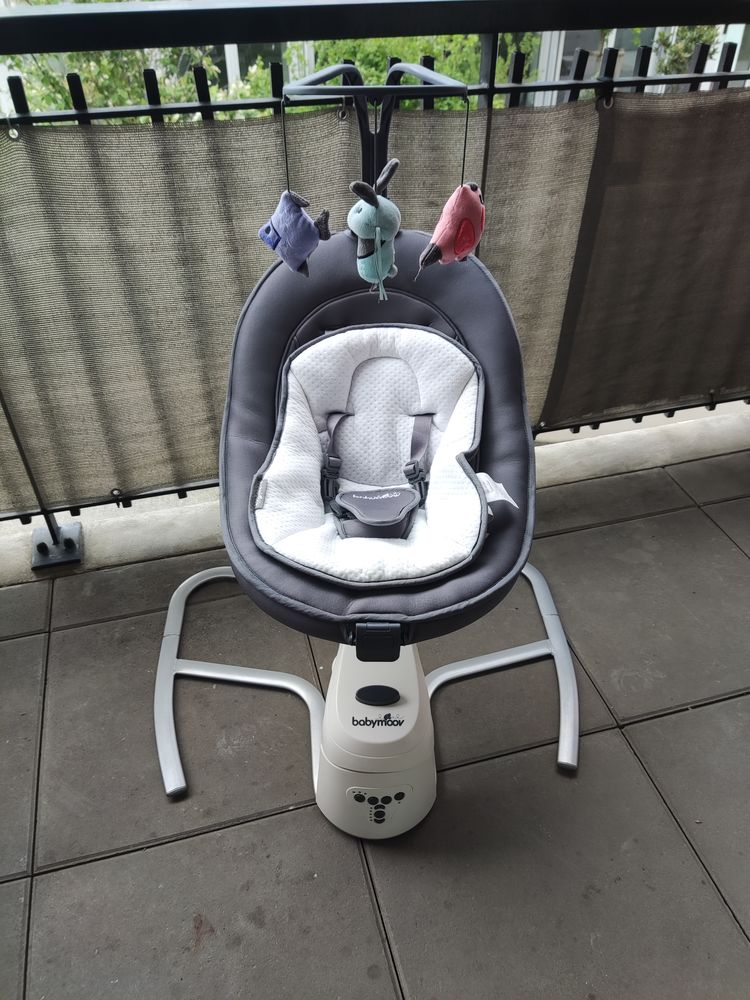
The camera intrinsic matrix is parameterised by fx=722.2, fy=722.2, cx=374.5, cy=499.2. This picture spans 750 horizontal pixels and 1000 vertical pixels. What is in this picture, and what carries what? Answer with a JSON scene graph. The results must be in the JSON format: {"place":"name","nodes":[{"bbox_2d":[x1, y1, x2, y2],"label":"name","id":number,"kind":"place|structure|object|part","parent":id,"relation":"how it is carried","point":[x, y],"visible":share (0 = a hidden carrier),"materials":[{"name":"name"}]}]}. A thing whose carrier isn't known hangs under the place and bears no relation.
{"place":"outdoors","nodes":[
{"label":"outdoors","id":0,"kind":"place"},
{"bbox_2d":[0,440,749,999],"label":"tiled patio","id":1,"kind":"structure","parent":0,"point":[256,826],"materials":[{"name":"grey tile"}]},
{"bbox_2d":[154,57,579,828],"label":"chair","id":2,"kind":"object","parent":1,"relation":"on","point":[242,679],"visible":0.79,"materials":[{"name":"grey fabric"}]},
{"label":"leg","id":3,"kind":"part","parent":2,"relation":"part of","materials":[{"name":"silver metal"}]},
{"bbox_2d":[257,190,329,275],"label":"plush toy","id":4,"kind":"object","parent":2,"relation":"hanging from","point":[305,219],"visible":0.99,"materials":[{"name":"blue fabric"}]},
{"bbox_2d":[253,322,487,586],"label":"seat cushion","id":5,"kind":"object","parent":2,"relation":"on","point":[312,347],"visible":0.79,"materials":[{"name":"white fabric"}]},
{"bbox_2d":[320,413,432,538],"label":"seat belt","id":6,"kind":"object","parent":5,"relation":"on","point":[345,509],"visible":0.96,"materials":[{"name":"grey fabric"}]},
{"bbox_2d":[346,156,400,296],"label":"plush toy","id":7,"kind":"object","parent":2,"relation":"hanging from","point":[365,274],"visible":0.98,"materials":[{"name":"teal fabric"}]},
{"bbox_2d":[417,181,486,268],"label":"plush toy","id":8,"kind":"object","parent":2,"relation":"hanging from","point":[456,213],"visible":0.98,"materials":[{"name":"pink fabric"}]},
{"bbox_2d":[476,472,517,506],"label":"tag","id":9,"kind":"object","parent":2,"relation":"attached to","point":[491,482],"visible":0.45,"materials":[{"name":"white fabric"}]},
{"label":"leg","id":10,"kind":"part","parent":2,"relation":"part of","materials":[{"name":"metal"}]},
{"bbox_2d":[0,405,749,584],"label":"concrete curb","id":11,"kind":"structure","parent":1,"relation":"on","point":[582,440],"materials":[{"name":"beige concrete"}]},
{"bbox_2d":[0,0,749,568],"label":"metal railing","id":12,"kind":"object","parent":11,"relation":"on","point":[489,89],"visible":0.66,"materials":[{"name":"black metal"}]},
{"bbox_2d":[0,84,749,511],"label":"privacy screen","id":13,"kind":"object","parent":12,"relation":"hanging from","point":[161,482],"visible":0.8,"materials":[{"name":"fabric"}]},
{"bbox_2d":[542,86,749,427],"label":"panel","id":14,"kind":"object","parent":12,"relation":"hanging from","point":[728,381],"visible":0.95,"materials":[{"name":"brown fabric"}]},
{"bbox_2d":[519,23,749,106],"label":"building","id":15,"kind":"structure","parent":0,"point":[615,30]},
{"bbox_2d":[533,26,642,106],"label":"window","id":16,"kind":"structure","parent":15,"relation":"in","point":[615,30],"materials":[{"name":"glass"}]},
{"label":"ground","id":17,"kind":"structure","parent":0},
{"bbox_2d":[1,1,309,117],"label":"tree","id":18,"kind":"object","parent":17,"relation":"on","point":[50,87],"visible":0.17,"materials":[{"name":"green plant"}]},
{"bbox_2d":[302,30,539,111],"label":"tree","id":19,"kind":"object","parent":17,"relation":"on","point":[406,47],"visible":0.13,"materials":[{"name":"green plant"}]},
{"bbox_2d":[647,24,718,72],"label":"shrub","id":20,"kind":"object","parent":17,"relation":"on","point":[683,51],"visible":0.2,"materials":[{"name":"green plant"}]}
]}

...

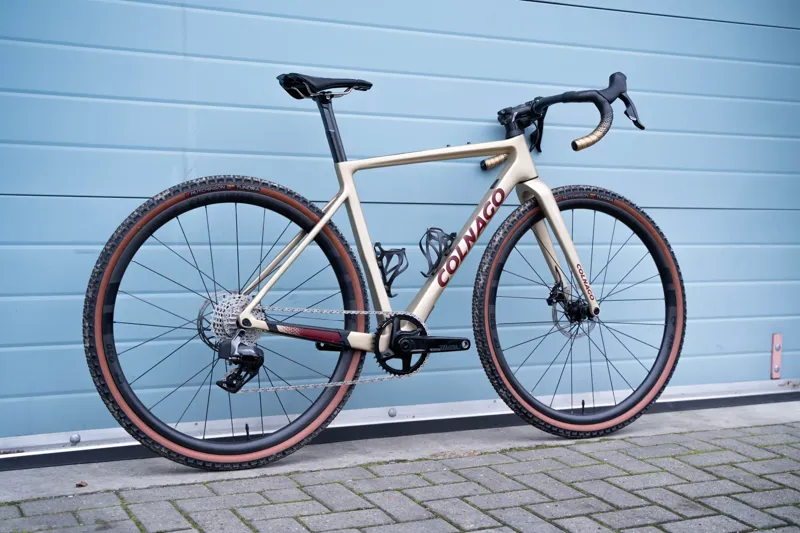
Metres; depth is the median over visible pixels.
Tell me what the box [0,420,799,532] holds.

**What is being asked:** In the data above, retype exactly and only the lines between the one holding "Metres; depth is" and the one holding "Tell me what the box [0,420,799,532] holds.", inclusive.

**Task solution:**
Metres; depth is the median over visible pixels.
Tell me what the box [0,420,799,532] holds.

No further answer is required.